The Jaipur Watch Company (JWC) recently launched a collection of India’s first 3D-printed watches. This is the first time a premium watch brand in this country has made use of 3D-printing technology, which is likely to revolutionise manufacturing in the years to come.
The luxury watchmaker is using stainless steel to 3D print its latest line of watches. The technology is simple enough: you feed the design of whatever you want printed into a computer, fill the printer with raw material, and the object is “printed out” layer by layer. But 3D printing technology is far from cost-effective, because good printers are still expensive. In the past, a few Swiss luxury watch brands have started manufacturing 3D-printed watches. The JWC’s recent line heralds the arrival of this manufacturing model into the Indian watch market.
Apart from their unique manufacturing concept, there are other features that make JWC’s timepieces stand out. For instance, their dials, which are decorated with 3D-printed motifs and numbers. Also, there are sapphire crystals adorning the watches and lending them a premium look.
The brand has powered these watches using a system called the Japanese Miyota mechanical movement 9015, which is popular among luxury watchmakers around the world. High quality is also reflected in the genuine handcrafted leather straps of JWC’s 3D-printed line.
Gaurav Mehta, founder and CEO, Jaipur Watch Company, spoke to Guardian 20 about using 3D-printing technology for the brand’s timepieces. “Our brand is renowned for its creativity, and this time we wanted to create a unique concept of which the Indian watch market was completely unaware. We chose to 3D print the watch because it was the only way to achieve the result we wanted. In the 1990s, 3D printing techniques were considered suitable only for the production of functional or aesthetic prototypes. Today, the precision, repeatability and material range have increased to the point that 3D printing is considered as an industrial production technology,” he said.
Mehta told us that it was challenging and expensive to incorporate this technology at their company’s manufacturing plant in Bangalore, without which his dream project couldn’t have seen the light of day.

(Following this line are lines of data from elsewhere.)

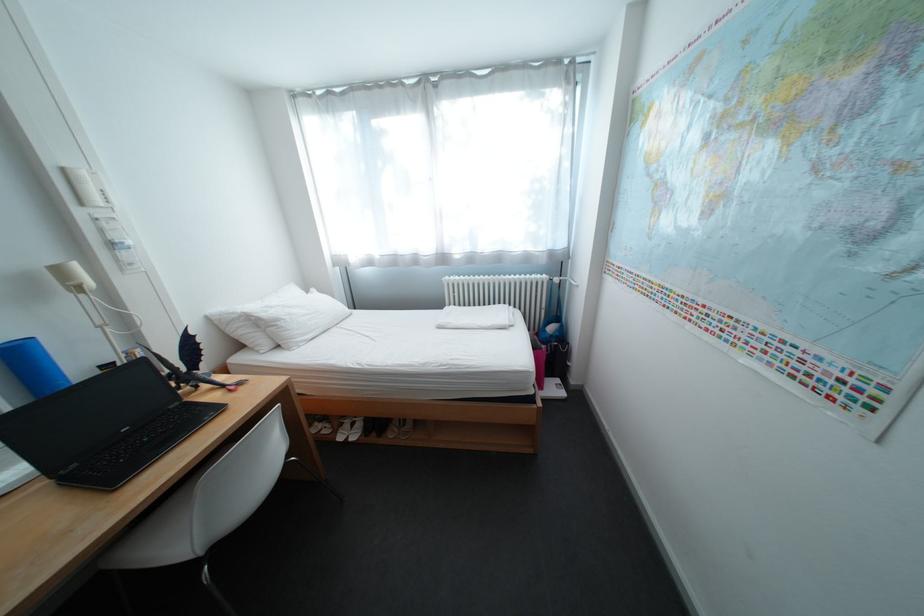
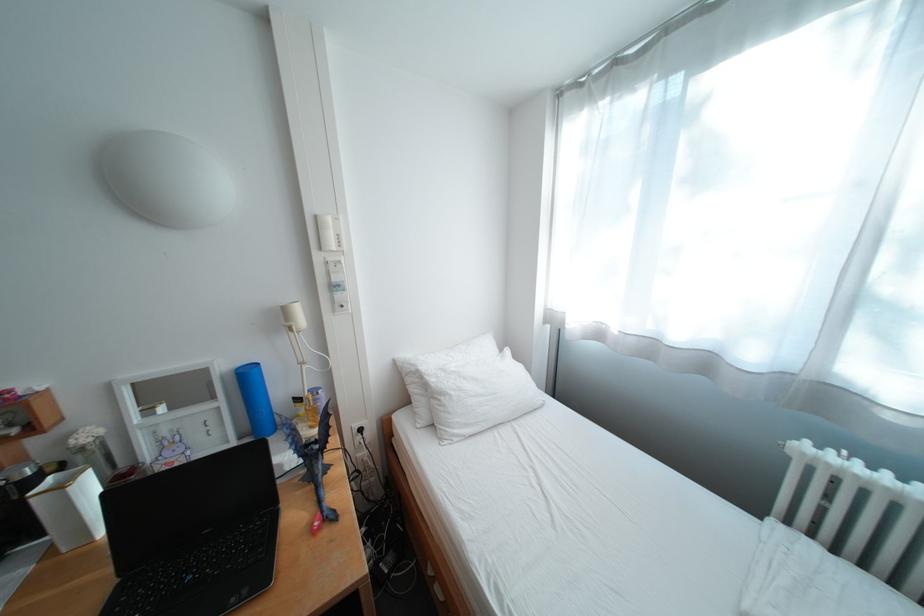
Question: The images are taken continuously from a first-person perspective. In which direction is your viewpoint rotating?

Choices:
 (A) Left
 (B) Right
 (C) Up
 (D) Down

Answer: (A)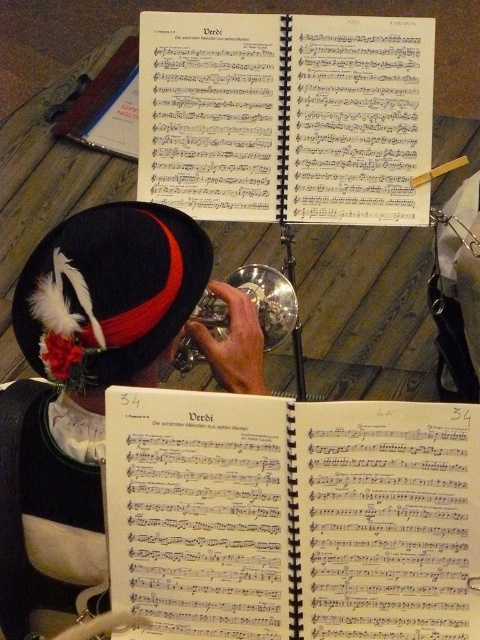
Can you confirm if velvet black hat with feather at upper left is shorter than silver metallic trumpet at center?

No.

Between point (101, 225) and point (269, 308), which one is positioned behind?

Point (269, 308)

Locate an element on the screen. The image size is (480, 640). velvet black hat with feather at upper left is located at coordinates (110, 289).

Between point (92, 509) and point (195, 349), which one is positioned behind?

Positioned behind is point (195, 349).

Can you confirm if velvet hat at center is positioned below silver metallic trumpet at center?

Indeed, velvet hat at center is positioned under silver metallic trumpet at center.

Between point (75, 305) and point (264, 340), which one is positioned in front?

Point (75, 305) is more forward.

What are the coordinates of `velvet hat at center` in the screenshot? It's located at (97, 369).

Is point (249, 310) positioned before point (60, 284)?

No, it is not.

Does velvet hat at center appear on the left side of velvet black hat with feather at upper left?

In fact, velvet hat at center is to the right of velvet black hat with feather at upper left.

Between point (50, 500) and point (151, 240), which one is positioned behind?

Point (50, 500)

Where is `velvet hat at center`? The height and width of the screenshot is (640, 480). velvet hat at center is located at coordinates (97, 369).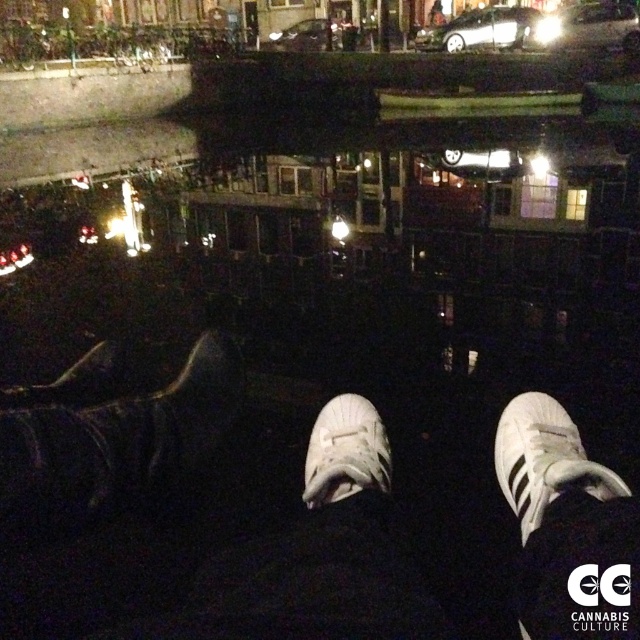
Is white matte shoe at center bigger than shiny silver car at upper right?

No.

From the picture: Is white matte shoe at center taller than shiny silver car at upper right?

No.

Image resolution: width=640 pixels, height=640 pixels. In order to click on white matte shoe at center in this screenshot , I will do 346,451.

Does shiny silver car at upper right have a greater width compared to silver metallic car at upper center?

Yes.

Does shiny silver car at upper right come behind silver metallic car at upper center?

No, shiny silver car at upper right is closer to the viewer.

Which is in front, point (547, 42) or point (536, 12)?

Point (547, 42) is more forward.

What are the coordinates of `shiny silver car at upper right` in the screenshot? It's located at (589, 26).

Does white synthetic sneakers at center have a greater width compared to white synthetic shoe at center?

Correct, the width of white synthetic sneakers at center exceeds that of white synthetic shoe at center.

Is white synthetic sneakers at center further to camera compared to white synthetic shoe at center?

No, white synthetic sneakers at center is in front of white synthetic shoe at center.

Is point (163, 506) positioned in front of point (532, 449)?

No, it is behind (532, 449).

You are a GUI agent. You are given a task and a screenshot of the screen. Output one action in this format:
    pyautogui.click(x=<x>, y=<y>)
    Task: Click on the white synthetic sneakers at center
    
    Given the screenshot: What is the action you would take?
    pyautogui.click(x=177, y=531)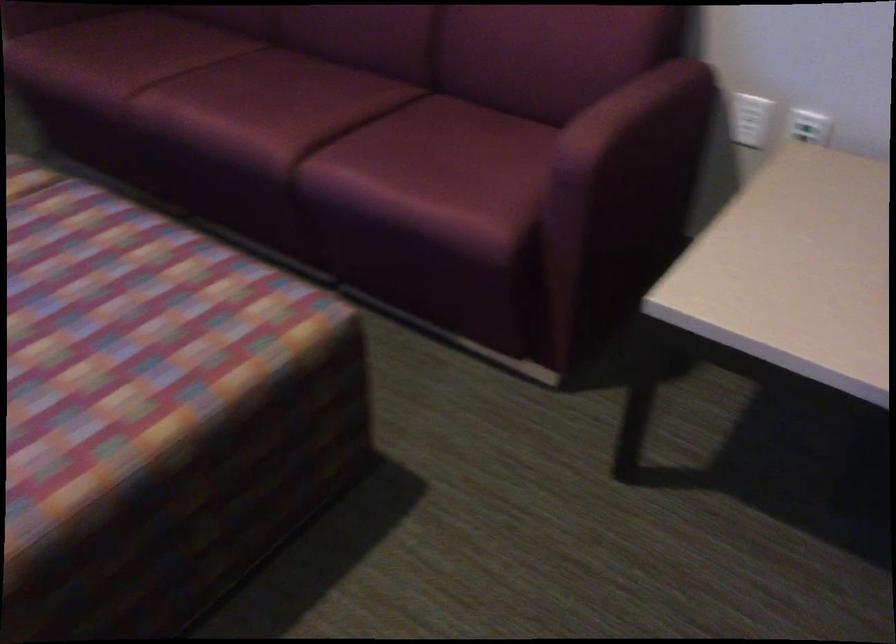
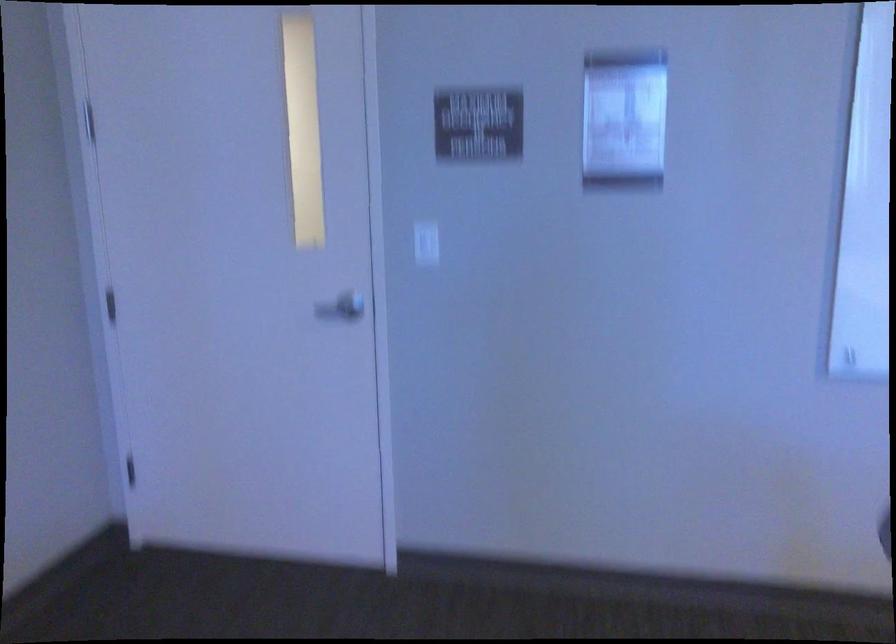
Consider the image. The images are taken continuously from a first-person perspective. In which direction is your viewpoint rotating?

The rotation direction of the camera is right-down.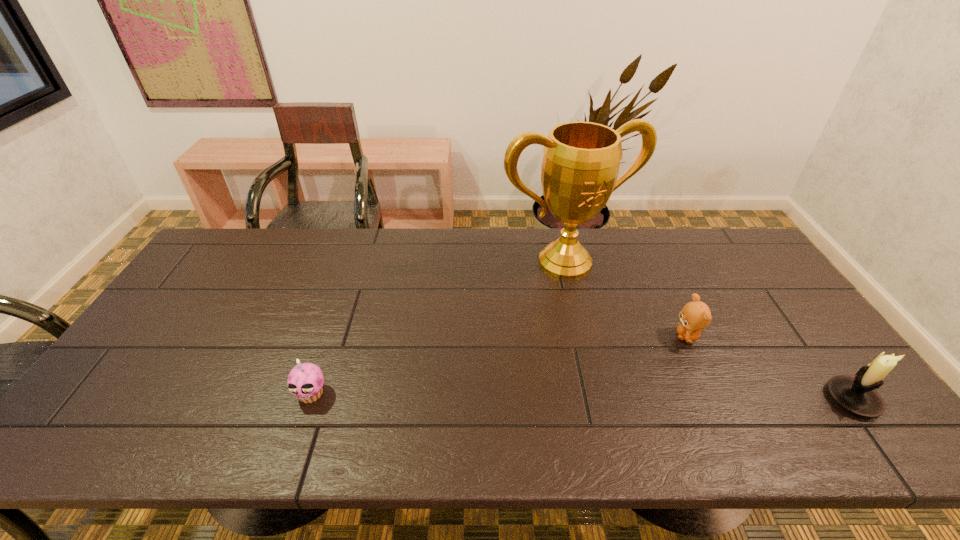
The image size is (960, 540). Find the location of `cupcake`. cupcake is located at coordinates (305, 381).

Find the location of `candle holder`. candle holder is located at coordinates (858, 395).

Where is `the second tallest object`? The image size is (960, 540). the second tallest object is located at coordinates (858, 395).

You are a GUI agent. You are given a task and a screenshot of the screen. Output one action in this format:
    pyautogui.click(x=<x>, y=<y>)
    Task: Click on the award
    
    Given the screenshot: What is the action you would take?
    pyautogui.click(x=581, y=161)

Find the location of a particular element. The width and height of the screenshot is (960, 540). the third object from right to left is located at coordinates (581, 161).

You are a GUI agent. You are given a task and a screenshot of the screen. Output one action in this format:
    pyautogui.click(x=<x>, y=<y>)
    Task: Click on the teddy bear
    The height and width of the screenshot is (540, 960).
    Given the screenshot: What is the action you would take?
    pyautogui.click(x=695, y=315)

Locate an element on the screen. the third object from left to right is located at coordinates (695, 315).

Image resolution: width=960 pixels, height=540 pixels. What are the coordinates of `vacant region located on the left of the rightmost object` in the screenshot? It's located at (716, 399).

I want to click on vacant point located on the front-facing side of the third object from right to left, so click(x=600, y=300).

Locate an element on the screen. This screenshot has width=960, height=540. free space located on the front-facing side of the third object from right to left is located at coordinates (613, 319).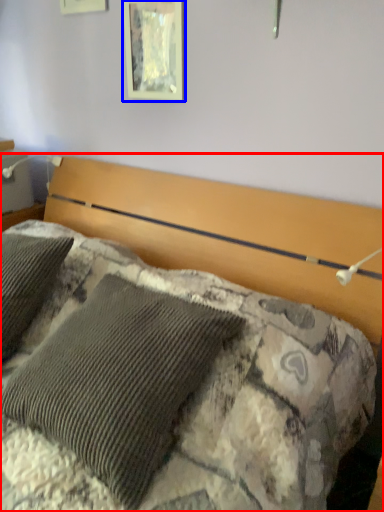
Question: Which object appears closest to the camera in this image, bed (highlighted by a red box) or picture frame (highlighted by a blue box)?

Choices:
 (A) bed
 (B) picture frame

Answer: (A)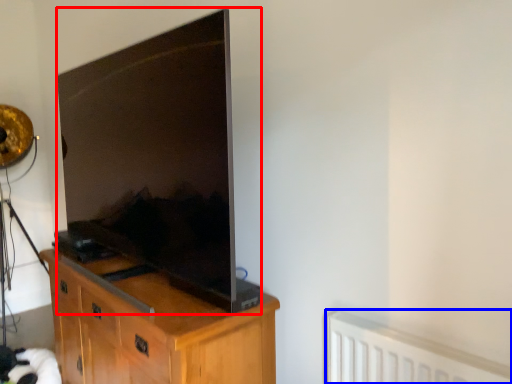
Question: Which point is further to the camera, television (highlighted by a red box) or radiator (highlighted by a blue box)?

Choices:
 (A) television
 (B) radiator

Answer: (A)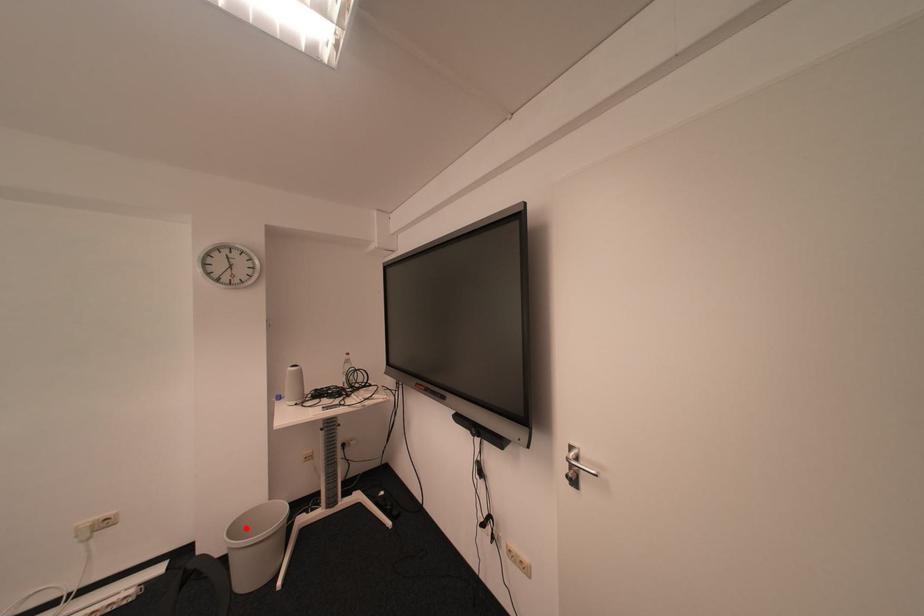
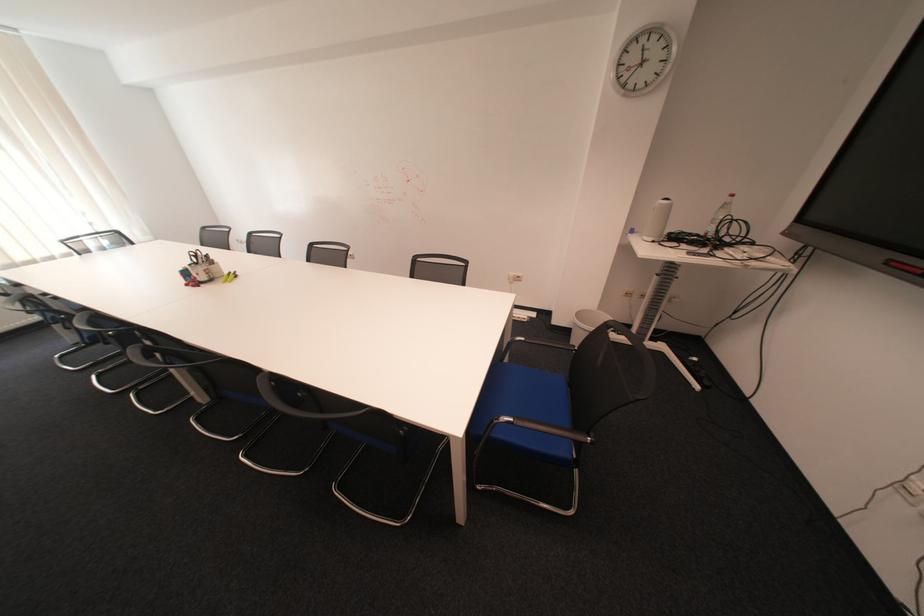
Find the pixel in the second image that matches the highlighted location in the first image.

(590, 315)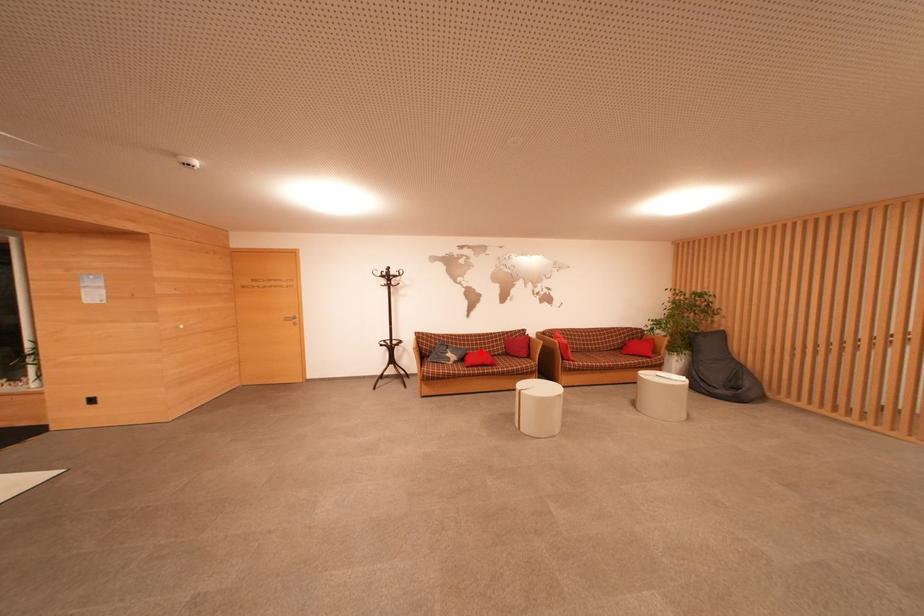
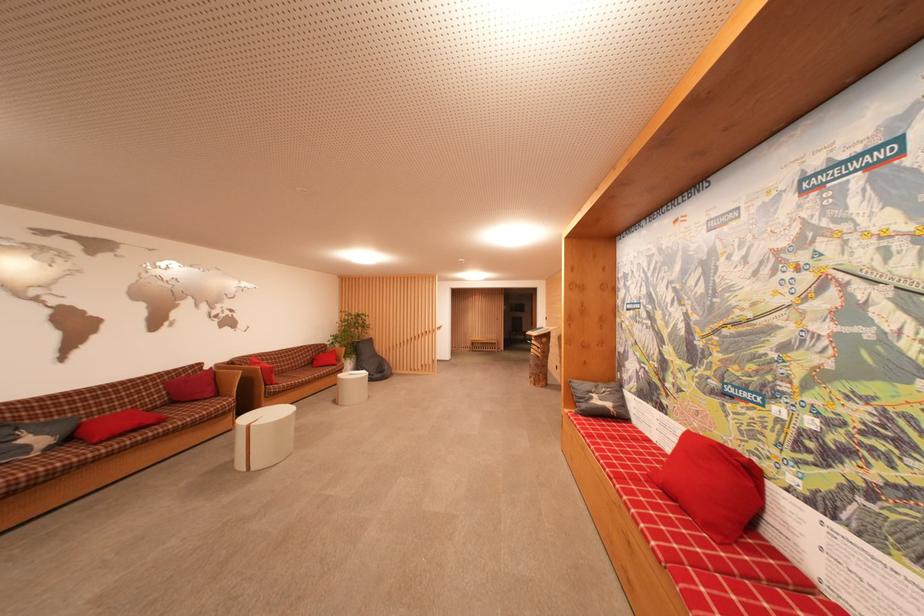
Where in the second image is the point corresponding to the highlighted location from the first image?

(104, 415)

While 3D-printed watches have their own charm and making them requires lesser time, it is cumbersome to mass manufacture them. Mehta said, “3D printing is a cost effective method to create only a few watches, and of different models. You need to avoid using mass manufacturing processes. We had to create and work upon a lot of designs initially as we were completely new to this technology. There was something to learn at every step.”
For the brand, bringing in this new technology doesn’t mean moving away from their heritage. The Jaipur Watch Company is recognised as India’s only bespoke watchmaker that started out, in 2013, by making watches that contained real pre-British era coins on their dials. This custom-made feature that helped the company gain popularity is also available in their latest 3D printed line.
For the makers, customising a luxury watch is an art and they look for manufacturing processes which allow them to create on-demand designs. So watch connoisseurs can approach with monograms, motifs and coins they’d like embedded into their timepieces. They can also get the watch backs monogrammed with texts and engravings.
But the question remains: what are the advantages of 3D printing a watch? According to Mehta, it provides an opportunity to work with a faster manufacturing system and developing the product quickly and with ease. “Speed and control are the main benefits of incorporating this technology into the R&D process. But for us, the main advantage of using 3D printing for our watches is simply freedom. Not only does this manufacturing method offer a lot of freedom during the creative process, but also during the production. It can be used for rapid prototyping, hence it is also an adequate solution for production. It offers opportunities to create new shapes. Impressive designs can be created just in one part of the watch. There is also a possibility to redo the model and reprint a new version while prototyping, which impossible with manufacturing methods such as injection moulding, which has been in use for long,” said Mehta.
The range of JWC’s 3D-printed watches begins at Rs 65,000. This collection is retailing via all Tijori stores at Oberoi hotels across India. The watches can also be ordered online on the website, www.jaipurwatches.com. The brand is also planning to open their first flagship store at Select City Walk in Delhi in the next couple of months.